## Exercise inputs
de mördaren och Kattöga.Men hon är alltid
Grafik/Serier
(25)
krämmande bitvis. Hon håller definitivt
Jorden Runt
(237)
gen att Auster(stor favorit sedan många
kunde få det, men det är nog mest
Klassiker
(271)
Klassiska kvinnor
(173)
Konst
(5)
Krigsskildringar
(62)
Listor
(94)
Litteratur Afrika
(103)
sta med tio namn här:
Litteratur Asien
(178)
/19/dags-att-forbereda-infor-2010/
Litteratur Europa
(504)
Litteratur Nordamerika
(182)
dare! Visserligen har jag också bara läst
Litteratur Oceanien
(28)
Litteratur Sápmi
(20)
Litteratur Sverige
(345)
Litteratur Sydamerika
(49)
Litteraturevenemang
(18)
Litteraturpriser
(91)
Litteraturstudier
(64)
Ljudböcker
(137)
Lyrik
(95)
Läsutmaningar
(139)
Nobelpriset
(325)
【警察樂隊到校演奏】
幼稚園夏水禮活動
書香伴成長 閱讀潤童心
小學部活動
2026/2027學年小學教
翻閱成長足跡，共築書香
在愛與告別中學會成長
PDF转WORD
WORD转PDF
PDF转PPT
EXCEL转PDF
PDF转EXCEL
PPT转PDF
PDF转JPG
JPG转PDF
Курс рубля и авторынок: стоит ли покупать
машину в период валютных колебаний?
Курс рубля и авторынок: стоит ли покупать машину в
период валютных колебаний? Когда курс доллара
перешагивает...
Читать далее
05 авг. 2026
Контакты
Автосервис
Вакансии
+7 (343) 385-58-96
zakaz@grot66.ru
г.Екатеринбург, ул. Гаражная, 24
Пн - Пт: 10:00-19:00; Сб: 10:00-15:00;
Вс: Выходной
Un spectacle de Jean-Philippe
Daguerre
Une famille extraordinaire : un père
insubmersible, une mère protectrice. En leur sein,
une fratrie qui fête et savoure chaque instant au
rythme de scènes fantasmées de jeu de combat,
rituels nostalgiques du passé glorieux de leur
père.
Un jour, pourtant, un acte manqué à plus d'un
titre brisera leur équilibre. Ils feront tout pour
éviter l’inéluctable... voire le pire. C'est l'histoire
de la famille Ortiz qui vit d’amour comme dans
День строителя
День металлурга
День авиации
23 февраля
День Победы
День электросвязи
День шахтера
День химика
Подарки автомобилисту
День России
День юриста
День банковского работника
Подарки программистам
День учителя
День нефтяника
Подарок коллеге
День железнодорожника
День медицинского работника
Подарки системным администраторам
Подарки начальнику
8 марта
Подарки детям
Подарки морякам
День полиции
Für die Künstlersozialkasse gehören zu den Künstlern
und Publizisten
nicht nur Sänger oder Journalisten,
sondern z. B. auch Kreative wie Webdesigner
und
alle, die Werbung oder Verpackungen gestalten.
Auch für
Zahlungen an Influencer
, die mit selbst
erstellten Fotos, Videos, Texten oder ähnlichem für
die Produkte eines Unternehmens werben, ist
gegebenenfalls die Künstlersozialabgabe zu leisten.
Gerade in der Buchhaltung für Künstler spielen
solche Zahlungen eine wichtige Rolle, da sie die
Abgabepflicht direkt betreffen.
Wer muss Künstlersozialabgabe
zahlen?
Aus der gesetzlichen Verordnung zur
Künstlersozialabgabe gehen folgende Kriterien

## Exercise
A complete answer lists each line of the data that holds the word "oder".

## Reply
nicht nur Sänger oder Journalisten,
alle, die Werbung oder Verpackungen gestalten.
erstellten Fotos, Videos, Texten oder ähnlichem für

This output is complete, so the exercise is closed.